To run an interactive playground with all Dagger components built and integrated:

dagger call playground terminal

This will:

  1. Build the Dagger engine, with core SDKs bundled inside
  2. Run the dev engine as a Dagger service (dagger-in-dagger)
  3. Build the Dagger CLI
  4. Run an ephemeral container with the CLI installed, and the engine available as a sidecar
  5. Open an interactive terminal

Integration testing​

  • Run all core tests: dagger call test all
  • Run available core tests: dagger call test list
  • Run a specific core test (eg.
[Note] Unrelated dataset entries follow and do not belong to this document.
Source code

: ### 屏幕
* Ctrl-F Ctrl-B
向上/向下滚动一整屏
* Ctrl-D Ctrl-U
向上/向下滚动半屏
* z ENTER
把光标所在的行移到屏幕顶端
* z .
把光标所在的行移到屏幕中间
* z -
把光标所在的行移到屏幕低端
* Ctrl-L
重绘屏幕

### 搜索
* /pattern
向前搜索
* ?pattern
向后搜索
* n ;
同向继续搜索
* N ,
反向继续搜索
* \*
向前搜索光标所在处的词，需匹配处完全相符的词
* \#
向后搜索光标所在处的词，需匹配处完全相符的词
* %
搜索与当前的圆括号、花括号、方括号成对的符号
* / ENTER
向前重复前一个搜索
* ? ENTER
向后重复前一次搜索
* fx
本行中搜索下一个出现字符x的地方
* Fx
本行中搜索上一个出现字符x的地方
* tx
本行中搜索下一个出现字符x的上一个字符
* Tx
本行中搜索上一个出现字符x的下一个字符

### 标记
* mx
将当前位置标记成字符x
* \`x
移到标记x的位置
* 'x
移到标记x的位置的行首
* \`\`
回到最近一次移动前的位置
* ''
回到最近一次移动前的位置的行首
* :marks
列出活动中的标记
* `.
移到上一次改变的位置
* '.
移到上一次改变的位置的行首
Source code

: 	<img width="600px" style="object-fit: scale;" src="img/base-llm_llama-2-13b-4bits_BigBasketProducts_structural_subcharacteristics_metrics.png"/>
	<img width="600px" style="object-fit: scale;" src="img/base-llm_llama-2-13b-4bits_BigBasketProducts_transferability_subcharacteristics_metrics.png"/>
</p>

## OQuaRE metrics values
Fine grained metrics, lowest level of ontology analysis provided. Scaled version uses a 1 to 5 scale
TestNamespacing in the TestModule suite): dagger call test specific --pkg="./core/integration" --run="^TestModule/TestNamespacing$"
  • Run SDK tests: dagger call test-sdks

Linting​

To run all linters: dagger call lint

Local docs server​

To run a local docs server: dagger -m docs call server up

4. Prepare your pull request​

Before submitting your pull request, follow this checklist.
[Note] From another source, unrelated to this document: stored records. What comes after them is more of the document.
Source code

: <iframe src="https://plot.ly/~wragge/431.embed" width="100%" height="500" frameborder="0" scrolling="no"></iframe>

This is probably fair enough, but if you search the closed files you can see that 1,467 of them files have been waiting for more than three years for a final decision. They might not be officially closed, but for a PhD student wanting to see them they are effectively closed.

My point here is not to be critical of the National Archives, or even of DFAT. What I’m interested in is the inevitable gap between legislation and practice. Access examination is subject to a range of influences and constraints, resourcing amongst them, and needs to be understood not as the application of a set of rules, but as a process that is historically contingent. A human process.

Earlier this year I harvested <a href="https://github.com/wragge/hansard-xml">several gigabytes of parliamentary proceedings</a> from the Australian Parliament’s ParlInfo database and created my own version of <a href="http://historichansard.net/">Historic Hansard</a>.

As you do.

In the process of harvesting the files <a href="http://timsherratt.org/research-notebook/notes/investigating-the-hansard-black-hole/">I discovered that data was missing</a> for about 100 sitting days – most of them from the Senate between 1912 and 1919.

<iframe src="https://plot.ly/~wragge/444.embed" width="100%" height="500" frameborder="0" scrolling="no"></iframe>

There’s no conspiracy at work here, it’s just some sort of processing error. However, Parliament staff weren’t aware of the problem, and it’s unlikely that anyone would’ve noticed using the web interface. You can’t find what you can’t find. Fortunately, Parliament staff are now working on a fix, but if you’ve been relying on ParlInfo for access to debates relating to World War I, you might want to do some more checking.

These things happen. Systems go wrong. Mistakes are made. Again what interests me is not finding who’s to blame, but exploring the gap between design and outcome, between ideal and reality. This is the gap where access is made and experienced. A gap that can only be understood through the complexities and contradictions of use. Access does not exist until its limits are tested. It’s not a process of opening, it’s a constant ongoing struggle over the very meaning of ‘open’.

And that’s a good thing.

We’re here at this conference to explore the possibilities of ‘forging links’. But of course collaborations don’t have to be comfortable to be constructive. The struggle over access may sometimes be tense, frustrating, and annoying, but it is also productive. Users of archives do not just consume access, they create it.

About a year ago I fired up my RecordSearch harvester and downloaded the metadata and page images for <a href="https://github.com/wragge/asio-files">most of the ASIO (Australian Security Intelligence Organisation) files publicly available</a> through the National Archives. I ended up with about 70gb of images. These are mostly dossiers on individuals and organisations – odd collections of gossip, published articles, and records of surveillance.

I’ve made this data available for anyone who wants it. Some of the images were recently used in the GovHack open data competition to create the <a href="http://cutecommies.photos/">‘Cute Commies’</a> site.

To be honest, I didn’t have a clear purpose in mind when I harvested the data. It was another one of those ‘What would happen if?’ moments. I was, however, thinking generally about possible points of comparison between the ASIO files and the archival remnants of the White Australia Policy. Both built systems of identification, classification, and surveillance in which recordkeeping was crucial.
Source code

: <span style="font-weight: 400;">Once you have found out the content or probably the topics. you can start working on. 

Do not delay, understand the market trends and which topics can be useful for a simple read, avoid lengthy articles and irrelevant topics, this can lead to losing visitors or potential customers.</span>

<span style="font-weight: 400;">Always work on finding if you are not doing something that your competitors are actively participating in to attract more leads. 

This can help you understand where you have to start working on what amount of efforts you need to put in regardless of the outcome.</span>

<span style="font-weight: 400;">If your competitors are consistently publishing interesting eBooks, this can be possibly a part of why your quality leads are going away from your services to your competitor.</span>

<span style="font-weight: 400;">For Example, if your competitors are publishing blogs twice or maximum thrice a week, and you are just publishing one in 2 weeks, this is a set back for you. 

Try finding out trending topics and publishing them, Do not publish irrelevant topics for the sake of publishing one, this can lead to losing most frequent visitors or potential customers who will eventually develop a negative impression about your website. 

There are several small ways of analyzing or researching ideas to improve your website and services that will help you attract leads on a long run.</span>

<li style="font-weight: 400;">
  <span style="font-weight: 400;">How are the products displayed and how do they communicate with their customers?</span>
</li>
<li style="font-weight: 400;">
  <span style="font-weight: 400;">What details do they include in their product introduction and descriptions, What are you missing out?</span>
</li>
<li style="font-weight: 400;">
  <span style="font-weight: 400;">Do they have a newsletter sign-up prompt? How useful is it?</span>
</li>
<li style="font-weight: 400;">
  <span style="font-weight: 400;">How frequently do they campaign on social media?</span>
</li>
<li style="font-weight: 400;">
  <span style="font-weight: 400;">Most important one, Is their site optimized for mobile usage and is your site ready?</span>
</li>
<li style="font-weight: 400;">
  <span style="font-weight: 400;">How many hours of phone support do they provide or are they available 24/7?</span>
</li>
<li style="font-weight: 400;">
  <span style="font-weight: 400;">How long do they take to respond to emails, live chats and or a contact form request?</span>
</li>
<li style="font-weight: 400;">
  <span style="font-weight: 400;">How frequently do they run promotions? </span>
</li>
  • Generate API docs, client bindings, and other generated files with dagger call generate, and include the output in your git commit.
  • Call all linters: dagger call lint
  • If your change is user-facing, add a release note: run changie new then follow instructions. Add produced files to your commit.
  • Understand the license. All contributions are made under the Apache License 2.0 (Apache-2.0). Make sure you are willing and able to honor the terms of the license.
  • Make sure all your commits are accompanied by a Developer Certificate of Origin (DCO). You can do this with git commit -s. The Signed-off-by line must match the author's real name.
  • Make sure your git commit messages are useful, accurate and concise. See How to Write a Git Commit Message

5. Submit your pull request​

6. Review process​

  • A maintainer will review your pull request and may suggest changes, etc.
  • If needed, make any changes and push them to your branch. If there are conflicts with main, rebase your branch on top of the latest main and force-push it (find any guide on how to do this online if you're not familiar).
  • Once everything is good, a maintainer will merge your changes.

Thank you for considering a contribution! We appreciate it.